Taha Akyol
Moskova’daki ateşkes görüşmelerinde de bunu gördük. İdlib’de muhaliflerin elinde bulunan 6.000 km. karelik alanın yaklaşık 2.000 km. karesini Esat’a bırakarak ateşkes imzalandı. M4 karayolunda ortak devriye ve insani yardımlarda kolaylık gibi sağladığımız avantajların buna ‘denk’ olmadığı bellidir.
Güç dengesi böyle olduğu için şartları ne olursa olsun ateşkes anlaşması iyi oldu.
Esasen 2015 yılında Rusya Suriye sahasına elkoymaya başlayınca politikamızı revize etmek gerekirdi, ayrı bir mesele.
Bugün yazıma böyle bir başlık koymaktaki amacım, dış politikada hamasetin yersizliğini, diplomatik dilin gerekliliğini anlatmak içindir.
Siyasetin hamaset ve propaganda dilinin ayıklayarak jeopoLİtik, askeri, iktisadi ve siyasi gerçekleri görmeye çalışmalıyız.
TARİHİMİZDE MOSKOF
Rus, bizim tarihimizde Moskof’tur. Osmanlı çöküşündeki birinci dış faktör “Moskof gavuru” oldu.
Namık Kemal “Tuna vilayetini kaybedersek, Rumeli’yi elde tutamayız” diye yazmıştı…
“93 Harbi” dediğimiz 1877-78 savaşında Tuna vilayetini kaybettik, Ruslar İstanbul kapılarına dayandı ve Bulgaristan kuruldu…
1912 Balkan harbinde de Rumeli gitti.
Neden?..
Çağımızda asıl odaklanmamız gereken bu mağlubiyetlerin nedenidir.
Rusya modernleşme reformlarında Avrupa’nın gerisinde ama Osmanlı’yı mağlup edecek kadar de ilerideydi.
Büyük hukukçu ve tarihçi Cevdet Paşa, I. Petro ile II. Mahmut’un reformlarını mukayese eder. Hayret edilecek derecede benzerdir.

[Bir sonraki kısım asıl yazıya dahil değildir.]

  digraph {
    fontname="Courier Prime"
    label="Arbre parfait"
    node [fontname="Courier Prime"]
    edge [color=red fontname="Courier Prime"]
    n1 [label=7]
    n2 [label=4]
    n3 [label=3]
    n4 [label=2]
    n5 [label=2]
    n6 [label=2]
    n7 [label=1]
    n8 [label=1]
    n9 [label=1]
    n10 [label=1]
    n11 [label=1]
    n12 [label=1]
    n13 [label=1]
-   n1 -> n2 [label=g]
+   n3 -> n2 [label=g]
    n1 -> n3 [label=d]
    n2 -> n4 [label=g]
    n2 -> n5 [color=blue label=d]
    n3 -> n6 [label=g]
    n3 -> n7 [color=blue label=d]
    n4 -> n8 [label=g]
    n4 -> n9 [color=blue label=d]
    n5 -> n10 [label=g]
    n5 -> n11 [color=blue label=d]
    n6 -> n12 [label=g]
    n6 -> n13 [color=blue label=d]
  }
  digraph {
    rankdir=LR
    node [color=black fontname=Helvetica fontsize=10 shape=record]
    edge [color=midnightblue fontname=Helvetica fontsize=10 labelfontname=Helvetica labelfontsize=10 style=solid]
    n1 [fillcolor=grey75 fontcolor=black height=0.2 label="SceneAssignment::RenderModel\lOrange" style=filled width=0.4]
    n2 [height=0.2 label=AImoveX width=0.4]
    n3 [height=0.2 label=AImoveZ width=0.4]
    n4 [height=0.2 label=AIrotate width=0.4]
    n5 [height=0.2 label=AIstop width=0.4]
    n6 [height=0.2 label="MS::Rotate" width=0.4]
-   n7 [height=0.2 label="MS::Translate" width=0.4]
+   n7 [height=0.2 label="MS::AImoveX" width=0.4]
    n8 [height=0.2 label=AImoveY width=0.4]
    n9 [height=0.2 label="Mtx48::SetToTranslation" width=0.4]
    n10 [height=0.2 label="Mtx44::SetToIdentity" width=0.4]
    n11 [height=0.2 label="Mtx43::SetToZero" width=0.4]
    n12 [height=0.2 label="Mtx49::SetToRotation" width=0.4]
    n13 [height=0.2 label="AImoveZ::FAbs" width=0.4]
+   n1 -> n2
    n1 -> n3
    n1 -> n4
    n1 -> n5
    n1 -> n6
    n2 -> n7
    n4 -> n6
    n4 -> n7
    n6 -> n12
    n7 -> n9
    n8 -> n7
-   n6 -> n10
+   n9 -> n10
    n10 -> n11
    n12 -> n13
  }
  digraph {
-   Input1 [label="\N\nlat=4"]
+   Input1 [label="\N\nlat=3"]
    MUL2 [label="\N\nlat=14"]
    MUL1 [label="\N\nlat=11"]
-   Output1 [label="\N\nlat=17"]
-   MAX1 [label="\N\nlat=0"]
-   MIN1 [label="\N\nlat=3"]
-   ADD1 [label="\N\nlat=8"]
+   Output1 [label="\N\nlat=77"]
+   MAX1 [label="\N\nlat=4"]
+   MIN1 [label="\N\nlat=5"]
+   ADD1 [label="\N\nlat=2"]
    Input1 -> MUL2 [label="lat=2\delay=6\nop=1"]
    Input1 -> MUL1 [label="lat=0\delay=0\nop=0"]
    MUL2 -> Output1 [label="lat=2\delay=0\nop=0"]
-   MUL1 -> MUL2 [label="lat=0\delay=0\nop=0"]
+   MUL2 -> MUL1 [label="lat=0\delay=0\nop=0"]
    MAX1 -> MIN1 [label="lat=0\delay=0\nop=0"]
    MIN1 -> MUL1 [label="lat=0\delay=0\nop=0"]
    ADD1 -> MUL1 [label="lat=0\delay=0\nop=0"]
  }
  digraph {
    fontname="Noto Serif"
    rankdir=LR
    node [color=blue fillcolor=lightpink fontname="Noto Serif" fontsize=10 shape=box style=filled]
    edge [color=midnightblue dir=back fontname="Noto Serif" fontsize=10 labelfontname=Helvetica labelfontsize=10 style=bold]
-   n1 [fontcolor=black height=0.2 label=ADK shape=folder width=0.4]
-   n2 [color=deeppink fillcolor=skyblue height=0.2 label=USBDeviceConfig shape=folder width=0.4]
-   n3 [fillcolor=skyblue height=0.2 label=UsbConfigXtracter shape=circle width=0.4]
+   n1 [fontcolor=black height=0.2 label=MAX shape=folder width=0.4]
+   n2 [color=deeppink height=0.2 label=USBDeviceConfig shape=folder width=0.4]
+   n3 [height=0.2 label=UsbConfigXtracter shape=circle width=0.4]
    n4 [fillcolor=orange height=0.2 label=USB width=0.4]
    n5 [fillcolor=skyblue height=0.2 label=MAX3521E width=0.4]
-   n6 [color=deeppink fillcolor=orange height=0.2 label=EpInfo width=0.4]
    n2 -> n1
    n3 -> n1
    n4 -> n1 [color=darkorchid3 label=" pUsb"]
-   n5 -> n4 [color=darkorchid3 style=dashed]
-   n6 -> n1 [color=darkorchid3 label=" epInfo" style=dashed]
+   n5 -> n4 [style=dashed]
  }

Fakat Petro reformları Rusya’yı güçlendirecek, II. Mahmut reformları Osmanlı devlet ve toplum yapısında aynı sonucu doğuramayacaktı…

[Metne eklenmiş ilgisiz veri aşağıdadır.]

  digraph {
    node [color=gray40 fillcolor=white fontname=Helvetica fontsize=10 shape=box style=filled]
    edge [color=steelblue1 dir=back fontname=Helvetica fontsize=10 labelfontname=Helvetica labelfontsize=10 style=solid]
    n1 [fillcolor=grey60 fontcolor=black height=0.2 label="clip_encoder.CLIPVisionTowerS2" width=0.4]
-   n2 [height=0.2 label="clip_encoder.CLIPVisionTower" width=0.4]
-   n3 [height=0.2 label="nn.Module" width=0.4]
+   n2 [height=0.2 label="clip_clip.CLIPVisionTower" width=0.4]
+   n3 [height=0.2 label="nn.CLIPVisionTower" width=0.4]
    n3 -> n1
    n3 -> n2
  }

Bunun da nedenini merak edenler Cevdet Paşa’yı ve tarihi okusun…
Sorun şu ki, tarihe hamasetle baktığımızda, “modernleşme mesafesi”nin böylesine hayati önemde bir “beka” meselesi olduğunu göremiyoruz.
Hele dış politikada hamaset daha görünür olumsuz etkiler yaratıyor.
BUGÜNKÜ RUSYA
36 aslanımızı şehit verdiğimiz İdlib çatışmaları devam ederken, bugünkü Rusya’nın Savunma bakanlığı internet sitesinde 1877-78 savaşındaki zaferlerini kutladı! Rus ordusunun Ayastefanos’a (bugün Yeşilköy) kadar geldiğini hatırlattı!

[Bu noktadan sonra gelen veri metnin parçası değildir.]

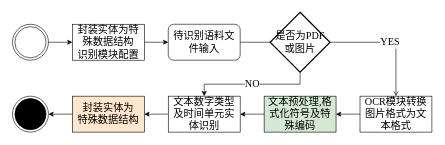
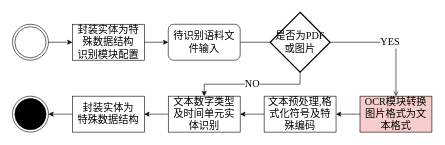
  <mxCell id="0" />
  <mxCell id="1" parent="0" />
  <mxCell id="2" style="edgeStyle=orthogonalEdgeStyle;rounded=0;orthogonalLoop=1;jettySize=auto;html=1;exitX=1;exitY=0.5;exitDx=0;exitDy=0;entryX=0;entryY=0.5;entryDx=0;entryDy=0;fontFamily=SimSun;fontSize=17;" parent="1" source="3" target="5" edge="1"><mxGeometry relative="1" as="geometry"><Array as="points"><mxPoint x="70" y="70" /><mxPoint x="70" y="70" /></Array></mxGeometry></mxCell>
  <mxCell id="3" value="" style="ellipse;shape=doubleEllipse;html=1;dashed=0;whitespace=wrap;aspect=fixed;fontFamily=SimSun;fontSize=17;" parent="1" vertex="1"><mxGeometry x="20" y="40" width="60" height="60" as="geometry" /></mxCell>
  <mxCell id="4" style="edgeStyle=orthogonalEdgeStyle;rounded=0;orthogonalLoop=1;jettySize=auto;html=1;exitX=1;exitY=0.5;exitDx=0;exitDy=0;entryX=0;entryY=0.5;entryDx=0;entryDy=0;fontFamily=SimSun;fontSize=17;" parent="1" source="5" target="7" edge="1"><mxGeometry relative="1" as="geometry" /></mxCell>
  <mxCell id="5" value="封装实体为特殊数据结构&lt;br style=&quot;font-size: 17px;&quot;&gt;识别模块配置" style="rounded=0;whiteSpace=wrap;html=1;fontFamily=SimSun;fontSize=17;" parent="1" vertex="1"><mxGeometry x="120" y="40" width="120" height="60" as="geometry" /></mxCell>
  <mxCell id="6" style="edgeStyle=orthogonalEdgeStyle;rounded=0;orthogonalLoop=1;jettySize=auto;html=1;exitX=1;exitY=0.5;exitDx=0;exitDy=0;entryX=0;entryY=0.5;entryDx=0;entryDy=0;entryPerimeter=0;fontFamily=SimSun;fontSize=17;" parent="1" source="7" target="10" edge="1"><mxGeometry relative="1" as="geometry"><Array as="points"><mxPoint x="480" y="70" /><mxPoint x="480" y="70" /></Array></mxGeometry></mxCell>
  <mxCell id="7" value="待识别语料文件输入" style="whiteSpace=wrap;html=1;fontFamily=SimSun;fontSize=17;rounded=1;" parent="1" vertex="1"><mxGeometry x="280" y="40" width="120" height="60" as="geometry" /></mxCell>
  <mxCell id="8" value="YES" style="edgeStyle=orthogonalEdgeStyle;rounded=0;orthogonalLoop=1;jettySize=auto;html=1;exitX=1;exitY=0.5;exitDx=0;exitDy=0;exitPerimeter=0;entryX=0.5;entryY=0;entryDx=0;entryDy=0;fontFamily=SimSun;fontSize=17;endArrow=open;" parent="1" source="10" target="12" edge="1"><mxGeometry relative="1" as="geometry" /></mxCell>
  <mxCell id="9" value="NO" style="edgeStyle=orthogonalEdgeStyle;rounded=0;orthogonalLoop=1;jettySize=auto;html=1;exitX=0.5;exitY=1;exitDx=0;exitDy=0;exitPerimeter=0;fontFamily=SimSun;fontSize=17;" parent="1" source="10" target="16" edge="1"><mxGeometry relative="1" as="geometry"><mxPoint x="450" y="130" as="sourcePoint" /></mxGeometry></mxCell>
  <mxCell id="10" value="是否为PDF&lt;br style=&quot;font-size: 17px&quot;&gt;或图片" style="strokeWidth=2;html=1;shape=mxgraph.flowchart.decision;whiteSpace=wrap;fontFamily=SimSun;fontSize=17;" parent="1" vertex="1"><mxGeometry x="450" y="20" width="100" height="100" as="geometry" /></mxCell>
  <mxCell id="11" style="edgeStyle=orthogonalEdgeStyle;rounded=0;orthogonalLoop=1;jettySize=auto;html=1;exitX=0;exitY=0.5;exitDx=0;exitDy=0;entryX=1;entryY=0.5;entryDx=0;entryDy=0;fontFamily=SimSun;fontSize=17;" parent="1" source="12" target="14" edge="1"><mxGeometry relative="1" as="geometry"><Array as="points"><mxPoint x="600" y="190" /></Array></mxGeometry></mxCell>
- <mxCell id="12" value="OCR模块转换&lt;br style=&quot;font-size: 17px;&quot;&gt;图片格式为文本格式" style="rounded=0;whiteSpace=wrap;html=1;fontFamily=SimSun;fontSize=17;" parent="1" vertex="1"><mxGeometry x="600" y="160" width="120" height="60" as="geometry" /></mxCell>
+ <mxCell id="12" value="OCR模块转换&lt;br style=&quot;font-size: 17px;&quot;&gt;图片格式为文本格式" style="rounded=0;whiteSpace=wrap;html=1;fontFamily=SimSun;fontSize=17;fillColor=#f8cecc;" parent="1" vertex="1"><mxGeometry x="600" y="160" width="120" height="60" as="geometry" /></mxCell>
  <mxCell id="13" style="edgeStyle=orthogonalEdgeStyle;rounded=0;orthogonalLoop=1;jettySize=auto;html=1;exitX=0;exitY=0.5;exitDx=0;exitDy=0;entryX=1;entryY=0.5;entryDx=0;entryDy=0;fontFamily=SimSun;fontSize=17;" parent="1" source="14" target="16" edge="1"><mxGeometry relative="1" as="geometry" /></mxCell>
- <mxCell id="14" value="文本预处理,格式化符号及特殊编码" style="rounded=0;whiteSpace=wrap;html=1;fontFamily=SimSun;fontSize=17;fillColor=#d5e8d4;" parent="1" vertex="1"><mxGeometry x="440" y="160" width="120" height="60" as="geometry" /></mxCell>
+ <mxCell id="14" value="文本预处理,格式化符号及特殊编码" style="rounded=0;whiteSpace=wrap;html=1;fontFamily=SimSun;fontSize=17;" parent="1" vertex="1"><mxGeometry x="440" y="160" width="120" height="60" as="geometry" /></mxCell>
  <mxCell id="15" style="edgeStyle=orthogonalEdgeStyle;rounded=0;orthogonalLoop=1;jettySize=auto;html=1;entryX=1;entryY=0.5;entryDx=0;entryDy=0;fontFamily=SimSun;fontSize=17;" parent="1" source="16" target="18" edge="1"><mxGeometry relative="1" as="geometry" /></mxCell>
  <mxCell id="16" value="文本数字类型&lt;br style=&quot;font-size: 17px;&quot;&gt;及时间单元实体识别" style="rounded=0;whiteSpace=wrap;html=1;fontFamily=SimSun;fontSize=17;" parent="1" vertex="1"><mxGeometry x="280" y="160" width="120" height="60" as="geometry" /></mxCell>
  <mxCell id="17" style="edgeStyle=orthogonalEdgeStyle;rounded=0;orthogonalLoop=1;jettySize=auto;html=1;exitX=0;exitY=0.5;exitDx=0;exitDy=0;entryX=1;entryY=0.5;entryDx=0;entryDy=0;fontFamily=SimSun;fontSize=17;" parent="1" source="18" target="19" edge="1"><mxGeometry relative="1" as="geometry" /></mxCell>
- <mxCell id="18" value="封装实体为&lt;br style=&quot;font-size: 17px;&quot;&gt;特殊数据结构" style="rounded=0;whiteSpace=wrap;html=1;fontFamily=SimSun;fontSize=17;fillColor=#ffe6cc;" parent="1" vertex="1"><mxGeometry x="120" y="160" width="120" height="60" as="geometry" /></mxCell>
+ <mxCell id="18" value="封装实体为&lt;br style=&quot;font-size: 17px;&quot;&gt;特殊数据结构" style="rounded=0;whiteSpace=wrap;html=1;fontFamily=SimSun;fontSize=17;" parent="1" vertex="1"><mxGeometry x="120" y="160" width="120" height="60" as="geometry" /></mxCell>
  <mxCell id="19" value="" style="ellipse;html=1;shape=endState;fillColor=#000000;strokeColor=#000000;fontFamily=SimSun;fontSize=17;" parent="1" vertex="1"><mxGeometry x="20" y="160" width="60" height="60" as="geometry" /></mxCell>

Türkiye NATO’dan destek isteyince, Putin iki savaş gemisini Boğazlar geçirerek Doğu Akdeniz’e doğru yola çıkardı. Gemilerden biri ‘Admiral Makarov’ adını taşıyordu. Bu amiral 93 Harbin’de Osmanlı mevzilerini denizden bombardıman etmişti… Öbür savaş gemisi ‘Amiral Grigorovich’ adını taşıyordu, bu amiral de Birinci Dünya Savaşında Türk Karadeniz sahillerini bombalamıştı…
Bunlar bugünkü Rusya’nın tarihteki gibi savaş ilan ederek Türkiye’den toprak almaya çalışan bir “Moskof” olduğunu göstermez.
Fakat çağımızda tarih aynı zamanda “jeopolitik” gerçekliği okuyabileceğimiz için çok önemli bir kitaptır. Çağımızda Türkiye Rusya ile iyi komşuluk, bol ticaret, turizm ve yatırım ilişkilerine sahip olmalı fakat “Stratejik Ortak” olamaz.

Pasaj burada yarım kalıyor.